The other area of trust involves data. It used to be that a brand was considered trustworthy when people could believe in how the company was run, its product was manufactured, or its service was performed.
Today, brands are no longer just manufacturers or service providers. They’re technology companies in disguise. Some brands openly admit this, like when Dominoes famously coined themselves a “tech company that sells pizza.”
An online community is a part of your brand’s digital presence. While consumers certainly care how your product is made and how you market yourself, trustworthiness means something more when you become a technology company.
- 75% of US and UK consumers are not comfortable purchasing from a brand with poor personal data ethics.
- Being a trusted brand today is also about your data practices and privacy transparency and is an integral part of community engagement.
Online brand communities are an excellent place to show, not just tell, consumers that you take their data seriously. This is done by collecting zero party data and delivering relevant engagement.
Yields Value
The last part of a healthy community engagement strategy is ensuring a strong value exchange between the brand and the consumer.
Using zero party data, brands can deliver personalized community activities to make consumers feel heard and understood.
In addition to personalized content, it’s important to offer discoverable experiences. One of the most recognizable brands to perfect this strategy is Netflix.
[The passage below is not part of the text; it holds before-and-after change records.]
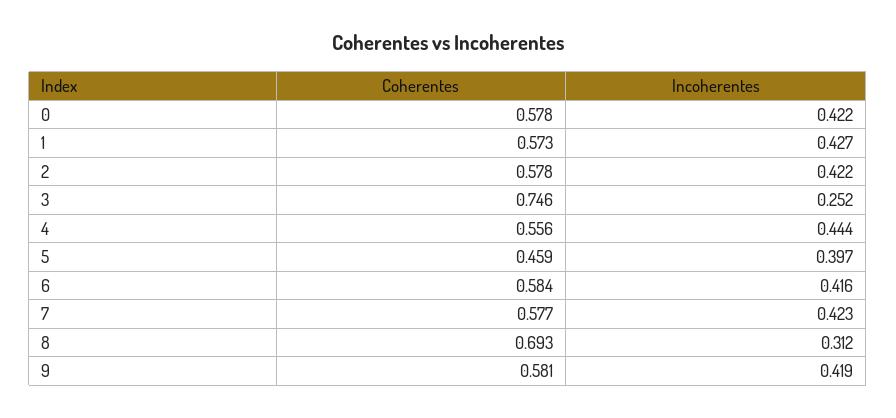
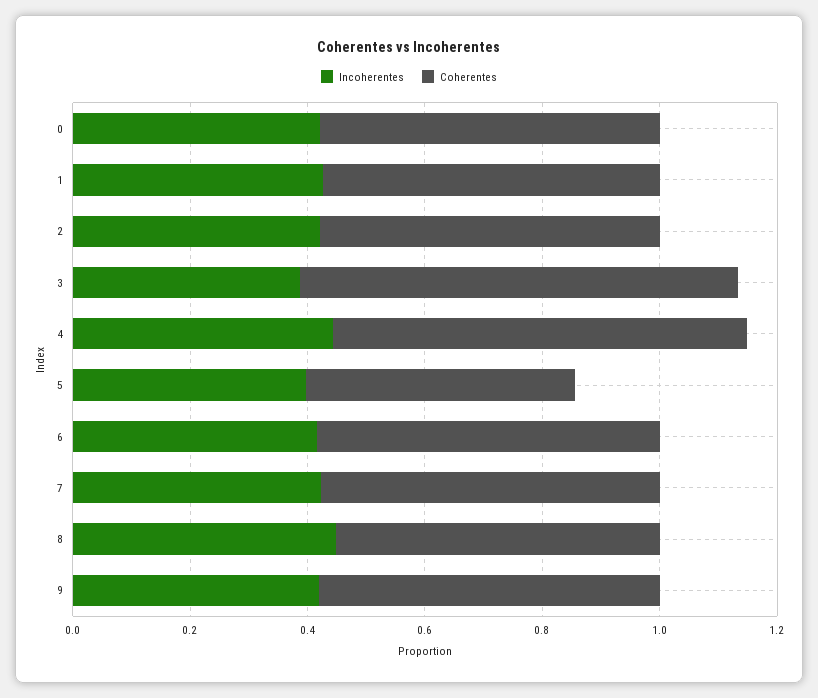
  {
    "Coherentes": {
      "0": 0.578,
      "1": 0.573,
      "2": 0.578,
      "3": 0.746,
-     "4": 0.556,
+     "4": 0.7,
      "5": 0.459,
      "6": 0.584,
      "7": 0.577,
-     "8": 0.693,
+     "8": 0.55,
      "9": 0.581
    },
    "Incoherentes": {
      "0": 0.422,
      "1": 0.427,
      "2": 0.422,
-     "3": 0.252,
+     "3": 0.4,
      "4": 0.444,
      "5": 0.397,
      "6": 0.416,
      "7": 0.423,
-     "8": 0.312,
+     "8": 0.45,
      "9": 0.419
    }
  }

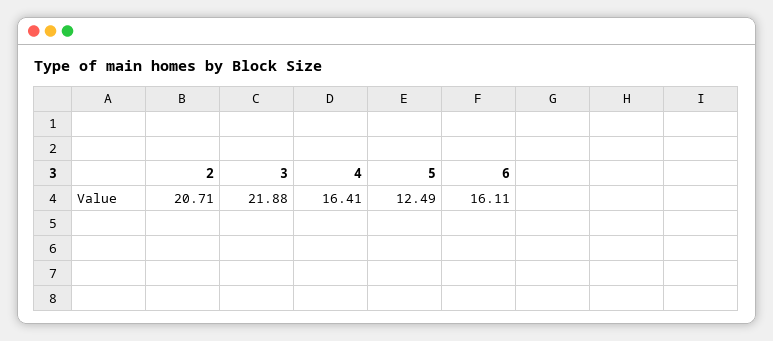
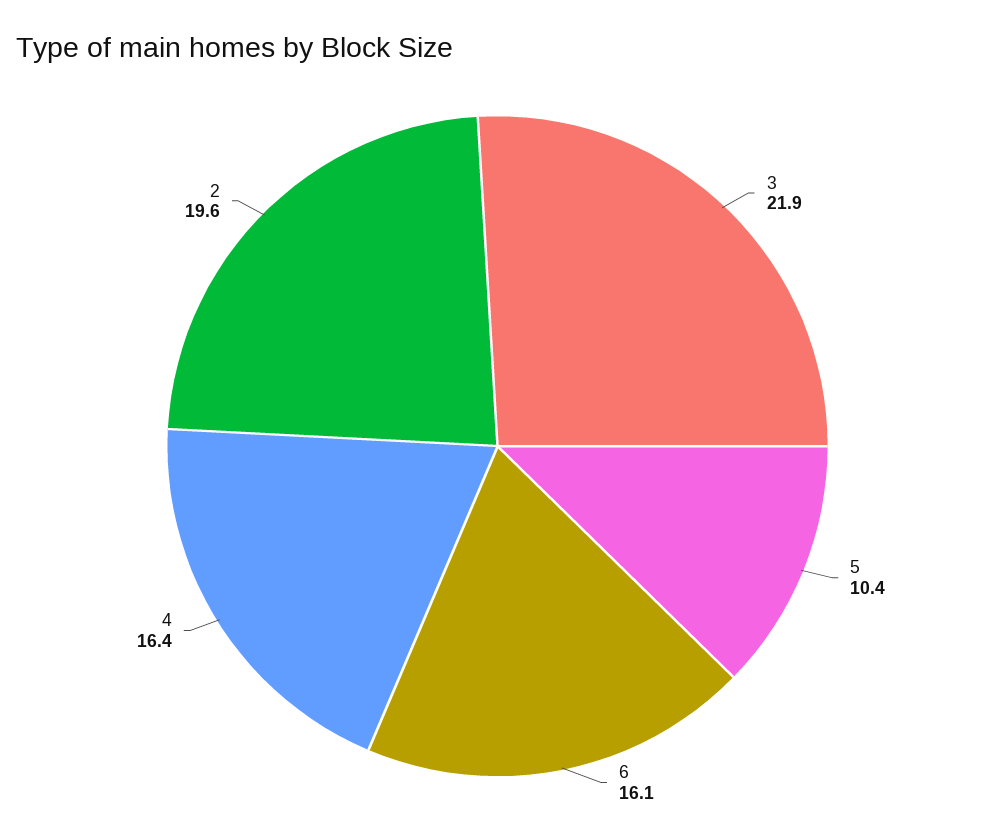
  {
-   "2": 20.71,
+   "2": 19.6,
    "3": 21.88,
    "4": 16.41,
-   "5": 12.49,
+   "5": 10.4,
    "6": 16.11
  }

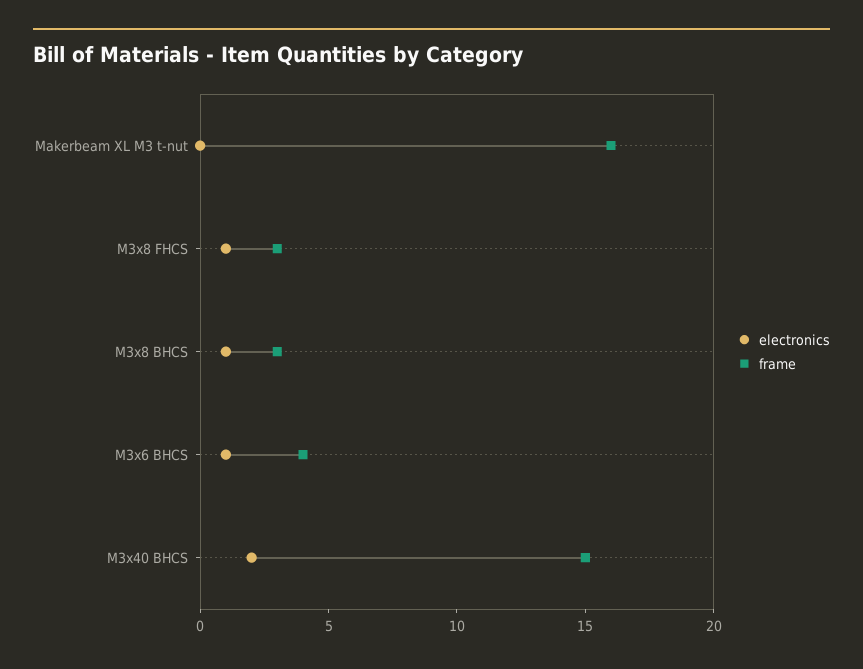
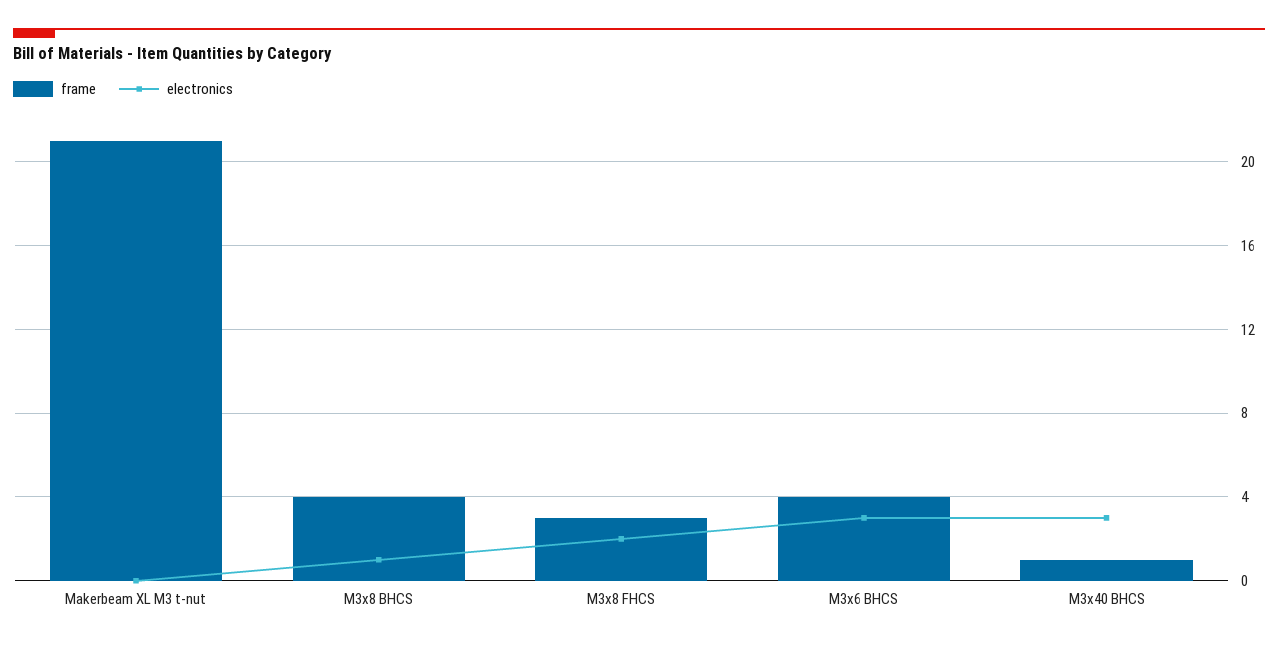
  {
    "electronics": {
      "Makerbeam XL M3 t-nut": 0,
-     "M3x8 FHCS": 1,
+     "M3x8 FHCS": 2,
      "M3x8 BHCS": 1,
-     "M3x6 BHCS": 1,
+     "M3x6 BHCS": 3,
-     "M3x40 BHCS": 2
+     "M3x40 BHCS": 3
    },
    "frame": {
-     "Makerbeam XL M3 t-nut": 16,
+     "Makerbeam XL M3 t-nut": 21,
      "M3x8 FHCS": 3,
-     "M3x8 BHCS": 3,
+     "M3x8 BHCS": 4,
      "M3x6 BHCS": 4,
-     "M3x40 BHCS": 15
+     "M3x40 BHCS": 1
    }
  }

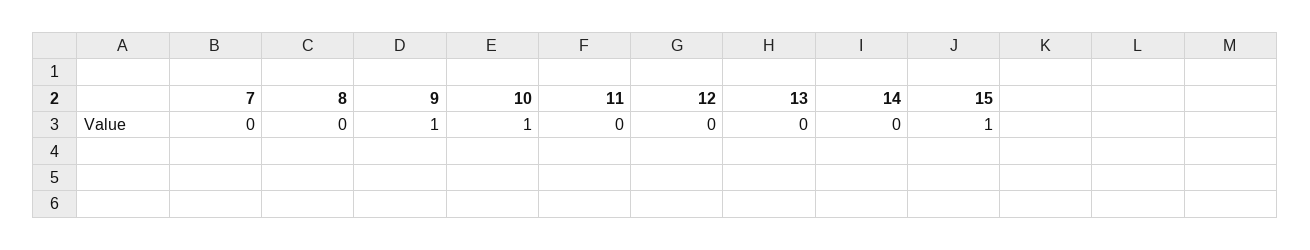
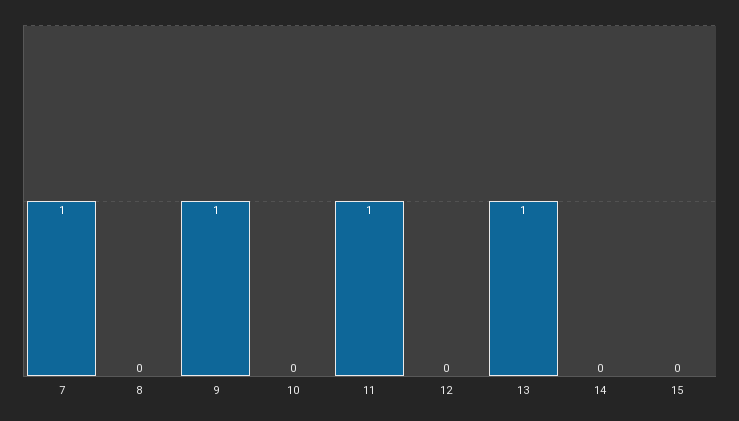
  {
-   "7": 0,
+   "7": 1,
    "8": 0,
    "9": 1,
-   "10": 1,
+   "10": 0,
-   "11": 0,
+   "11": 1,
    "12": 0,
-   "13": 0,
+   "13": 1,
    "14": 0,
-   "15": 1
+   "15": 0
  }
Netflix focuses on creating a solid connection with its customers by engaging them personally and personalizing their viewing experience. Still, they also use data to create experiences that delight consumers and offer recommendations.
Brand Examples in Action
When ARM & HAMMER’s long-established cat litter brand needed to boost loyalty and drive household penetration, they created the Kitty Krew community (or “cat-munity”) for proud kitty owners to connect and bond over their beloved fur babies.
- ARM & HAMMER wanted loyalists to feel special and valued. They leverage their community’s data and participation to ensure they deliver personalized experiences and entertaining discoveries.
- ARM & HAMMER listened to what their fans wanted and delivered on it with content tips for new cat parents, how-to’s, unique cat charm bracelets, or even just helping Kitty Krew members find their products nearby.
- This brand’s robust community engagement strategy harvested tremendous results. A Nielsen360 analysis of the Kitty Krew community found that community members produced 13X greater customer lifetime value than any other marketing channels.